Her remorse found a new vent in the bravado with which she looked at them all and laughed.
"Yes," she said defiantly, as if there was a certain comfort in braving their displeasure, and proving her rebellion to their laws; "yes, I brought him his horse--not by accident either! I brought him brandy and provisions; I brought him revolvers and ammunition. I helped him to escape, and I cut the bonds your guards had fastened him with. Now, what are you going to do about it?"
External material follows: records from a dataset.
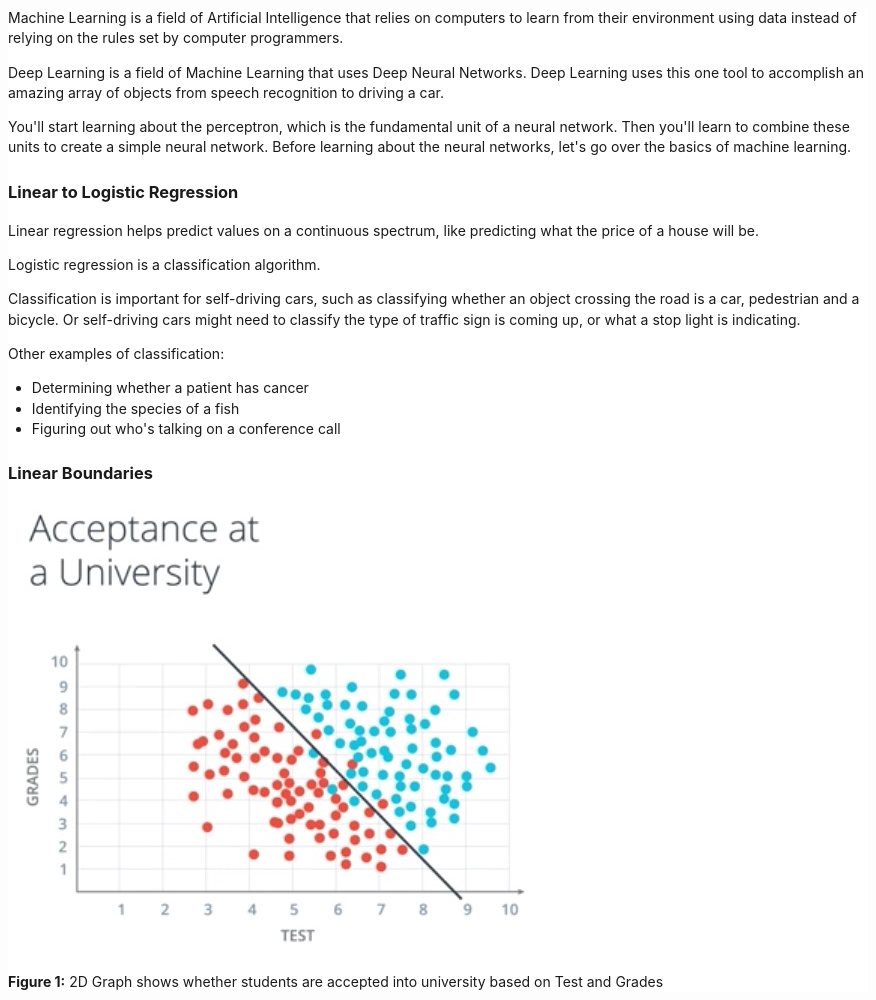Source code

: Machine Learning is a field of Artificial Intelligence that relies on computers to learn from their environment using data instead of relying on the rules set by computer programmers.

Deep Learning is a field of Machine Learning that uses Deep Neural Networks. Deep Learning uses this one tool to accomplish an amazing array of objects from speech recognition to driving a car.

You'll start learning about the perceptron, which is the fundamental unit of a neural network. Then you'll learn to combine these units to create a simple neural network. Before learning about the neural networks, let's go over the basics of machine learning.

### Linear to Logistic Regression

Linear regression helps predict values on a continuous spectrum, like predicting what the price of a house will be.

Logistic regression is a classification algorithm. 

Classification is important for self-driving cars, such as classifying whether an object crossing the road is a car, pedestrian and a bicycle. Or self-driving cars might need to classify the type of traffic sign is coming up, or what a stop light is indicating.

Other examples of classification:

- Determining whether a patient has cancer
- Identifying the species of a fish
- Figuring out who's talking on a conference call

### Linear Boundaries

![grades_test_graph](./assets/images/grades_test_graph.jpg)

**Figure 1:** 2D Graph shows whether students are accepted into university based on Test and Grades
Tillie gasped with horror. She did not quite know whether they would shoot her as a traitor, or only imprison her; but she knew military law could be a very dreadful thing, and her fears were extravagant.
As for Miss Fred, her eyes were sparkling. With the quick deductions of her kind, she reasoned that, without the escape that night, the men would have died in that trap in the hills, and a certain delicious meeting and its consequences--of which she was waiting to tell the Major,--would never have been hers. Her feelings were very frankly expressed, as she stepped across to the self-isolated rebel and kissed her.
"You're a darling--and a plucky girl," she said warmly; "and you never looked so pretty in your life."